In occasione della chiusura del semestre italiano di presidenza del Consiglio Europeo, Beppe Grillo si dirige all’Europarlamento per affrontare il difficile tema del fondamentalismo islamico. Qui coglie l’opportunità anche di mettere in prospettiva il “progresso” relativo nel campo della parità di genere in Europa, sottolineando alcuni ritardi clamorosi.



L’uxoricidio



Per “uxoricidio” si intende l’omicidio del coniuge che fino a poco tempo fa, in Italia, veniva considerato “delitto d’onore”. Quest’ultimo consisteva nella riduzione della pena per chi avesse ucciso il coniuge, la figlia o la sorella scoperti nell’atto di “illegittima relazione carnale”, al fine di difendere il suo onore o quello della famiglia. Il diritto d’onore era regolamentato dall’articolo 587 del codice penale attuale, anche conosciuto come “Codice Rocco” (dal nome del ministro della Giustizia fascista che lo propose, Alfredo Rocco) e che entrò in vigore nel 1930. Ricordiamo inoltre che l’articolo 559 dello stesso codice prevedeva la punizione dell’adulterio della moglie e non del marito, e che l’articolo fu finalmente definito incostituzionale nel 1968 e 1969.






L’abolizione del “delitto d’onore”



Dovettero passare diversi anni tra la dichiarazione d’incostituzionalità dell’articolo che regolava l’adulterio e l’abolizione del “delitto d’onore”. Il 5 agosto 1981, sette anni dopo la legittimazione del divorzio, la legge 442 abrogò l’articolo 587 del codice penale. Vale la pena notare che la stessa legge abrogò il cosiddetto “matrimonio riparatore” che, secondo l’articolo 554 del codice penale, prevedeva che, per i delitti di violenza carnale, il matrimonio avrebbe estinto il reato dell’autore cosi come quello dei suoi complici. Grillo è un po’ impreciso con le date, ma ricorda comunque una triste realtà non troppo distante nel tempo.

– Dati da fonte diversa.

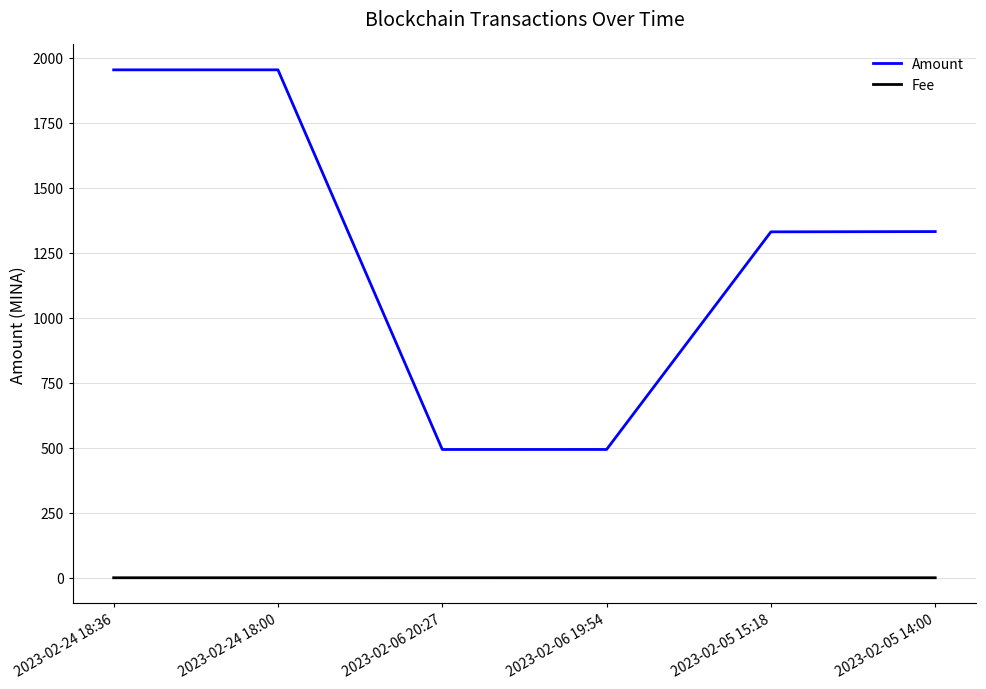

At how many categories does at least one series exceed 94?

6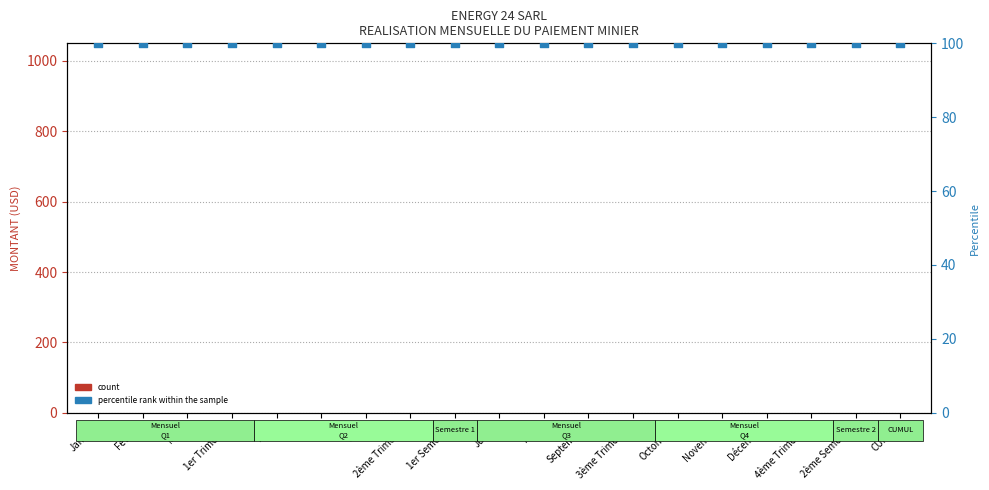

At which category is the sum across all series the highest?

Janvier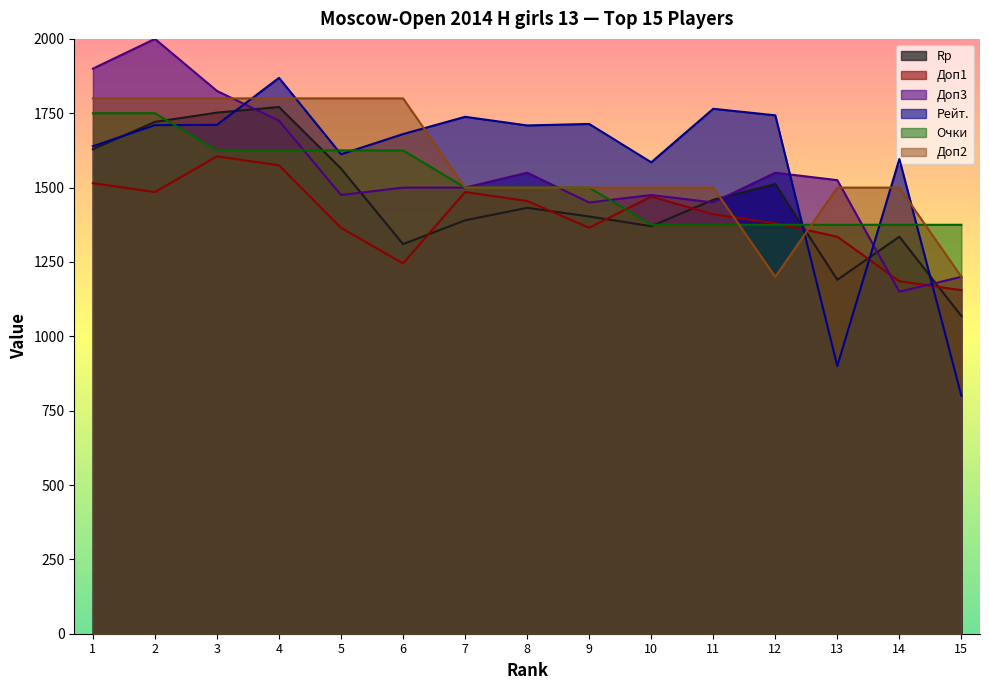

The value of Доп3 at 4 is 571. True or false?

False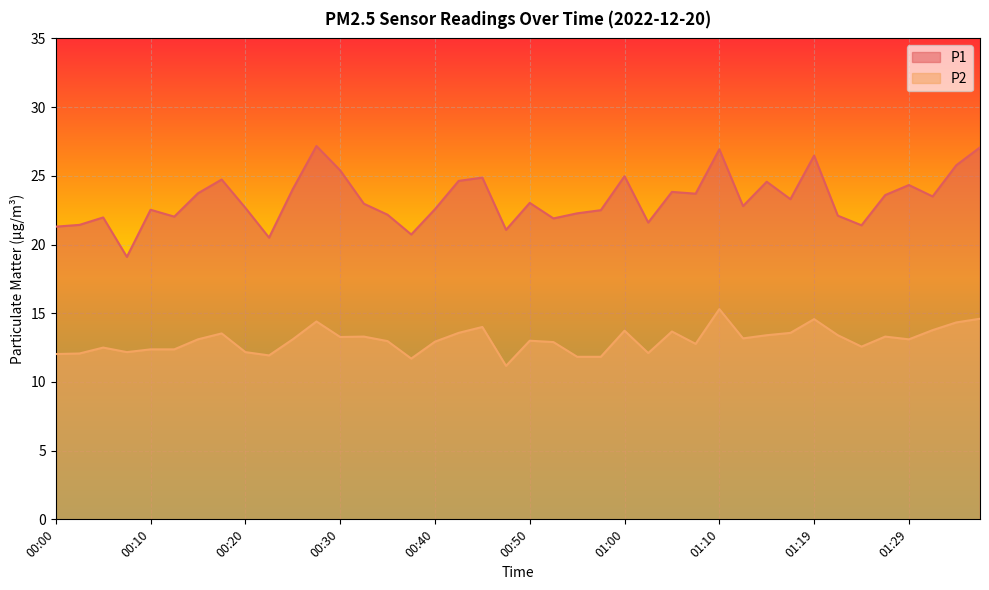

Where does the P1 series first go above 23?

00:15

La democrazia elvetica ed il voto alle donne



Dopo l’Italia, Grillo prende di mira la Svizzera, che definisce “patria della democrazia” per via del suo sistema di democrazia diretta, sistema promosso dal Movimento 5 Stelle in quanto prevede la sovranità del popolo e non dei suoi eletti, come sottolinea il titolo quarto della Costituzione federale.



Fino al 1971 la democrazia diretta elvetica negò tuttavia il diritto di voto alle donne: nel 1959, due terzi della popolazione – o meglio, della parte maschile – rifiutarono infatti la proposta parlamentare che avrebbe concesso il voto femminile.



Ricordiamo però che il sistema federale svizzero – e l’autonomia che ne deriva – permise di legiferare a livello cantonale, ed è per questo che nel 1957 un piccolo Comune del canton Vallese rese possibile il voto femminile. E’ inoltre interessante notare che nel 1968 Ginevra vantava un sindaco donna, che non poteva però votare alle elezioni federali.



In seguito al rifiuto svizzero di aderire alle sezioni riguardanti la parità dei sessi della Convenzione dei Diritti Umani del Consiglio d’Europa (che causò grande scalpore), il parlamento propose una nuova legge ed il popolo fu chiamato a votare nel 1971, quando la maggioranza degli uomini svizzeri decise di concedere il diritto di voto alle donne.



Il Verdetto



Grillo riporta a galla un capitolo raccapricciante della storia italiana con un po’ di confusione. Si dimostra invece più preparato sulle vicende svizzere, e si merita un “C’eri quasi”.